La empresa Odinsa presentó el proyecto para la construcción de la doble calzada Calarcá-La Paila, una obra que viene reclamando el país económico y la región desde tiempo atrás. Lo hizo ante la Agencia Nacional de Infraestructura, como una iniciativa privada, y en virtud de la ley.
No se había terminado de presentar el proyecto y ya había voces discordantes en el Quindío, provenientes de dos importantes sectores: el gremial, representado por la Cámara de Comercio, por un lado, y la gobernadora Sandra Paola Hurtado Palacio, por otro. Han dicho los representantes de estos dos sectores que el proyecto sacaría al Quindío del ámbito de influencia económico que tiene la carretera en la actualidad. No cabe duda que las dos posiciones, contrarias al proyecto tal y como quedó diseñado, tienen la buena fe de la discusión y el debate, pero no menos verdad es que hasta el momento no han mostrado argumentos contundentes para oponerse a la inviabilidad de la nueva vía.
Lo primero que se debe entender es que este no es un proyecto regional. Aquí prima el interés de la nación frente a un reto enorme como es la urgente necesidad de ser más competitivos frente al Tratado de Libre Comercio con Estados Unidos y otros tratados que están vigentes y los que vienen en camino. Y lo segundo, analizar la región con una verdadera visión de futuro, frente a un departamento que se descose en su histórica posición económica y social.

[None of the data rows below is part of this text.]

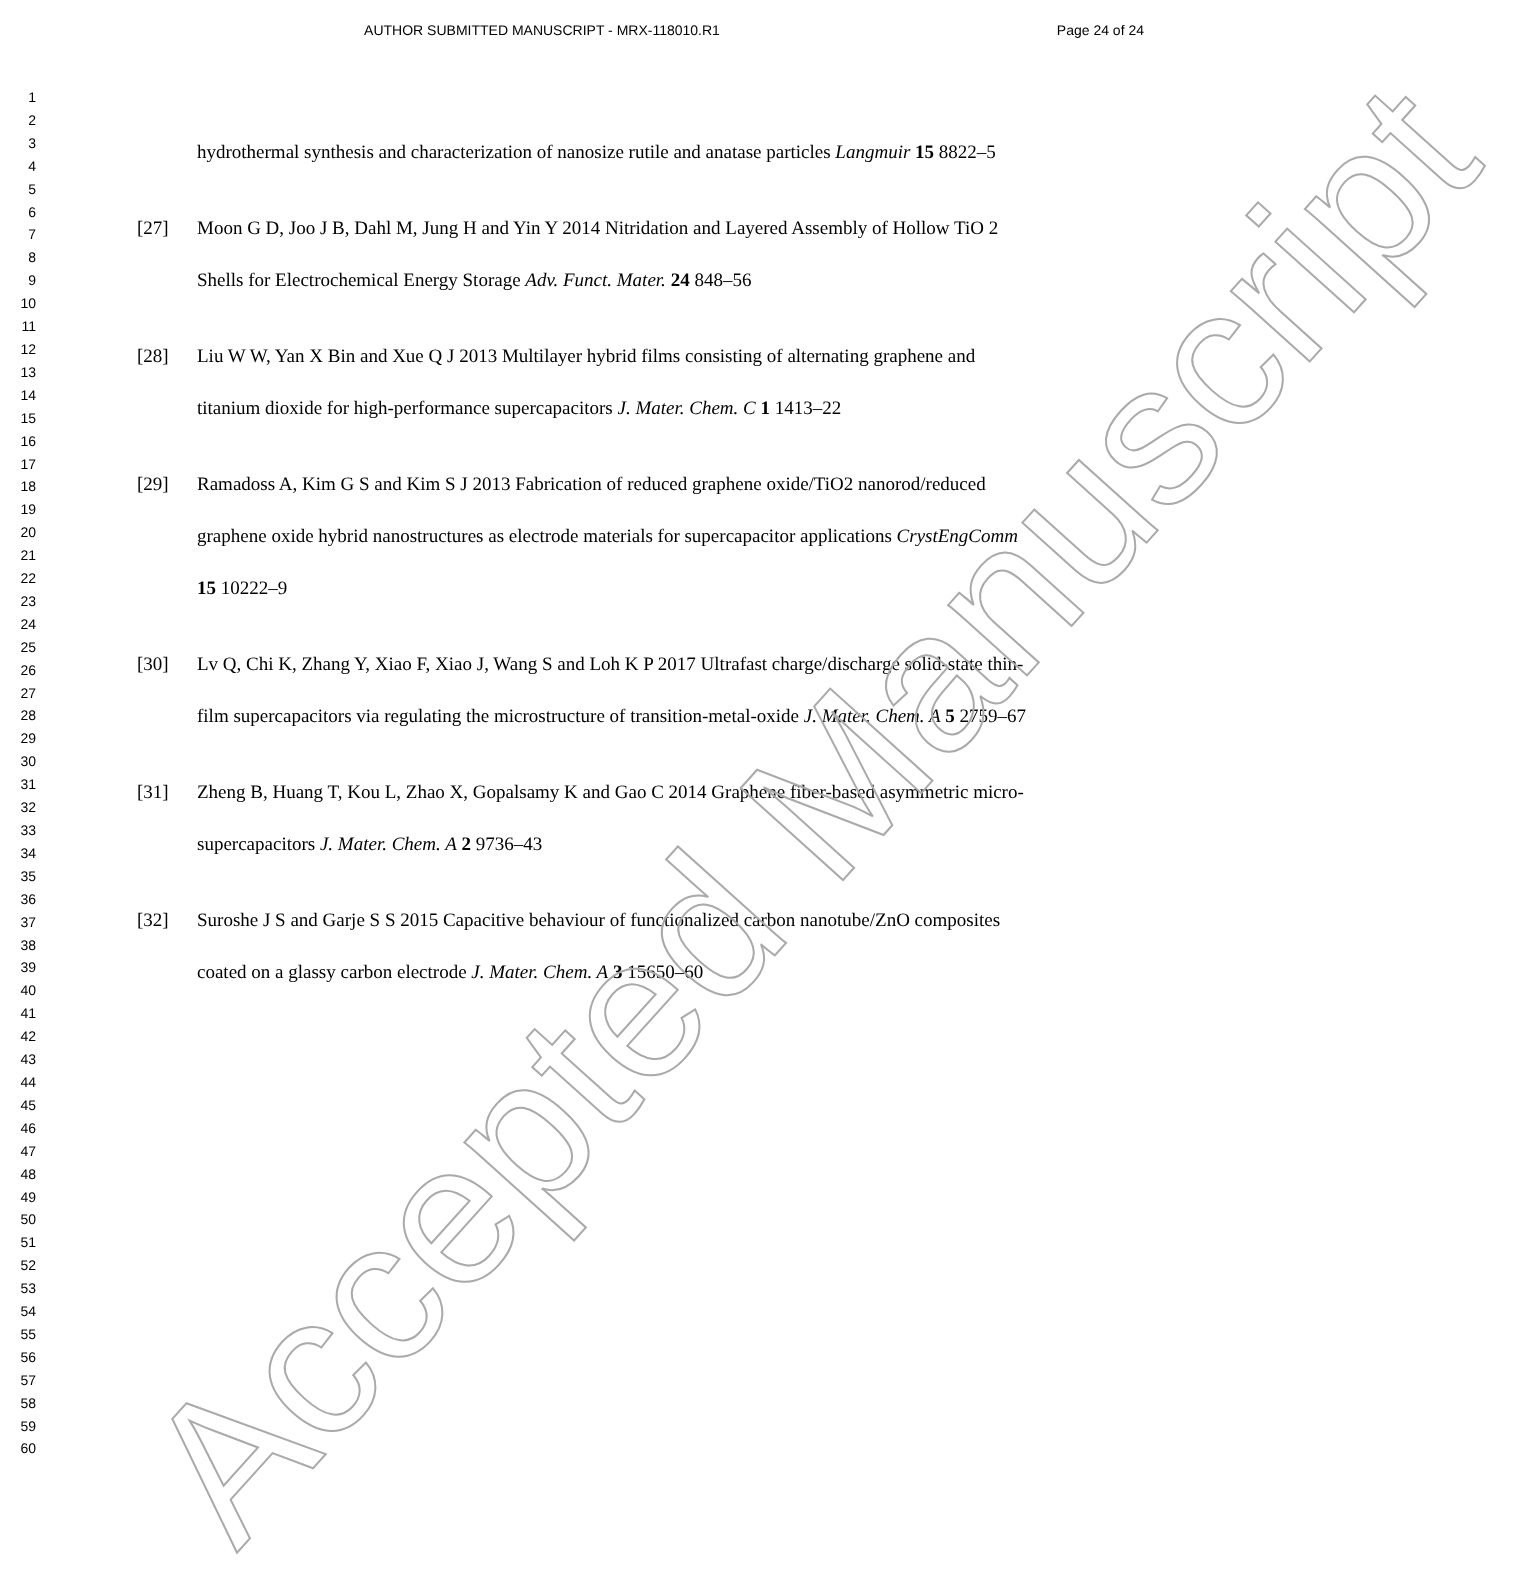AUTHOR SUBMITTED MANUSCRIPT - MRX-118010.R1
Page 24 of 24
1
2
3
4
5
6
7
8
9
10
11
12
13
14
15
16
17
18
19
20
21
22
23
24
25
26
27
28
29
30
31
32
33
34
35
36
37
38
39
40
41
42
43
44
45
46
47
48
49
50
51
52
53
54
55
56
57
58
59
60
hydrothermal synthesis and characterization of nanosize rutile and anatase particles Langmuir 15 8822–5
[27] Moon G D, Joo J B, Dahl M, Jung H and Yin Y 2014 Nitridation and Layered Assembly of Hollow TiO 2 Shells for Electrochemical Energy Storage Adv. Funct. Mater. 24 848–56
[28] Liu W W, Yan X Bin and Xue Q J 2013 Multilayer hybrid films consisting of alternating graphene and titanium dioxide for high-performance supercapacitors J. Mater. Chem. C 1 1413–22
[29] Ramadoss A, Kim G S and Kim S J 2013 Fabrication of reduced graphene oxide/TiO2 nanorod/reduced graphene oxide hybrid nanostructures as electrode materials for supercapacitor applications CrystEngComm 15 10222–9
[30] Lv Q, Chi K, Zhang Y, Xiao F, Xiao J, Wang S and Loh K P 2017 Ultrafast charge/discharge solid-state thin-film supercapacitors via regulating the microstructure of transition-metal-oxide J. Mater. Chem. A 5 2759–67
[31] Zheng B, Huang T, Kou L, Zhao X, Gopalsamy K and Gao C 2014 Graphene fiber-based asymmetric micro-supercapacitors J. Mater. Chem. A 2 9736–43
[32] Suroshe J S and Garje S S 2015 Capacitive behaviour of functionalized carbon nanotube/ZnO composites coated on a glassy carbon electrode J. Mater. Chem. A 3 15650–60
Accepted Manuscript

El trazado de la nueva vía es de enorme importancia para el futuro del Quindío. Hoy, la vía por La Bella-El Caimo-El Campestre no genera una actividad contundente, más bien grandes problemas de accidentalidad, contaminación y hasta prostitución. En cambio, el nuevo trazado por la cordillera, al otro lado del río Santo Domingo, entre Calarcá y Barcelona, conectando con El Alambrado, provocaría grandes beneficios. Los municipios de la cordillera quindiana tendrían una gran alternativa de comunicación, expedita con la región y el país, lo que haría de su producción agrícola un potencial real. Se liberarían los corredores turísticos de La Bella, El Caimo, El Campestre de la enorme carga que representa un millón de tractomulas emitiendo ruidos y exhalando gas carbónico. Esto, por supuesto, expandiría su atractivo paisajístico de tranquilidad.
La vía está diseñada con trazados generosos, que pondrían por ella todo el tráfico pesado con posibilidad de viajar a 100 kilómetros por hora, mientras que dejarían la antigua carretera para el tráfico liviano del turismo. Además, el trazado contempla conexiones importantes por el corredor de Maravélez con el aeropuerto, la zona franca y el asentamiento industrial de La Tebaida.
Terminado el túnel de La Línea, toda la zona entre Calarcá y El Alambrado tendrá que generar un importante centro de logística para ese tráfico pesado: talleres, restaurantes, dormitorios, zonas de almacenamiento, etc. Por supuesto que la generación de actividades y de empleo obliga a los empresarios nacionales y regionales a mirar al Quindío como un centro de producción de bienes con valor agregado, productos para el mercado externo, centro de exportación, ensamblaje y distribución.
Todas las ciudades del mundo han sacado de su influencia directa el tráfico de carga pesada. Armenia y Calarcá no pueden ser la excepción. No hay que oponerse, hay que unir voluntades en aras del desarrollo vial del país y los beneficios que esto le traerá a la región. Es pertinente citar a Armenia a Odinsa, Autopistas del Café, Invías, ministerio de Transporte, la Agencia Nacional de Infraestructura para que con los gremios e instituciones públicas y la ciudadanía se enseñe el proyecto y se debata ampliamente. Invitamos a la gobernadora y a la Cámara de Comercio a promover un debate, una discusión general sobre el tema, con todos los actores del departamento, para que se avance en la claridad y se unan voluntades en bien de la región.